Bitte ohne Glutamat und Gluten!

„Welche Wurst ist glutamatfrei? Ich reagiere nämlich allergisch auf Gluten.“ Erwartungsvoll blickt die Kundin Sie an, während Sie noch die Antwort suchen. Hat sie etwas verwechselt, oder handelt es sich bei Glutamat und Gluten etwa um ein und dieselbe Substanz? Lassen Sie sich nicht verunsichern. Eine solche Kundenfrage beweist einmal mehr, wie viel Verwirrung manche Zutaten und Zusatzstoffe in Lebensmitteln auslösen. Verstärkend kommt hinzu, dass ein Teil der Kunden sich auch ohne ärztliche Diagnose als Allergiker bezeichnet. Weder Glutamat noch Gluten sind Auslöser immunabhängiger Allergien.

China-Restaurant-Syndrom

Glutamat rundet Eigengeschmack und Aroma eines Lebensmittels ab, ohne selbst Geschmack und Geruch beizutragen. Eine Definition, die sich auf die klassische Verwendung bezieht. In höherer Konzentration schmeckt es leicht würzig, salzig-süß, wie japanische Wissenschaftler herausfanden. Sie nannten diese fünfte Geschmacksrichtung „umami“, was köstlich heißt. Im Jahr 2004 berichtete der Verband der Unabhängigen Gesundheitsberatung e.V. in seiner Zeitschrift UGB-Forum, dass sich seit den 70er Jahren die weltweite Glutamatproduktion verfünffacht hat. Rund 80 Prozent davon verbrauchen die Asiaten. Hier steht das weiße Salz sogar als Würzmittel auf dem Tisch.

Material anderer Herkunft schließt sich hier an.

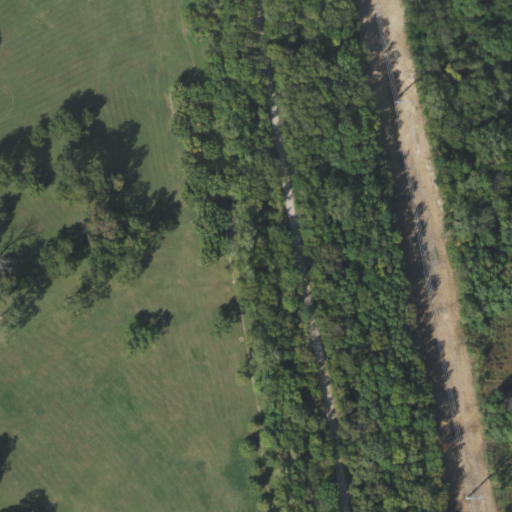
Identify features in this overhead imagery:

Als Zusatzstoff befindet sich der Geschmacksverstärker in nahezu allen verarbeiteten Lebensmitteln der herzhaften Linie. Ein Blick auf die Zutatenliste einer Verpackung enttarnt ihn. Glutaminsäure und Glutamate tragen die E-Nummern 620 bis 625. Am weitesten verbreitet ist das Natriumsalz der Glutaminsäure, auch als Geschmacksverstärker Mononatriumglutamat oder E 621 bekannt. Seine Verwendung und Kennzeichnung regelt die europäische Zusatzstoff-Zulassungsverordnung.

Die Verbraucherzentrale erwähnt in ihrem aktuellen Ratgeber „Was bedeuten die Zusatzstoffe?“ eine Appetit anregende Wirkung der Glutaminsäure. Vom häufigen Glutamatverzehr rät sie ab. In den 70er Jahren berichteten in den USA immer wieder Menschen nach dem Genuss chinesischen Essens über Taubheitsgefühle in Armen und Beinen, über Herzrasen, Schwächegefühl und Kopfschmerzen. Betroffen waren stets Amerikaner oder Europäer, nie Asiaten.

Als Verursacher dieses China-Restaurant-Syndroms stand Glutamat im Fokus. Der wissenschaftliche Beweis steht bis heute aus. Selbst Doppelblindversuche, Studien, in denen zunächst weder Probanden noch Testleiter wissen, ob Glutamat zugeführt wird, konnten bisher keinen eindeutigen Zusammenhang zwischen Beschwerden und Aufnahme belegen.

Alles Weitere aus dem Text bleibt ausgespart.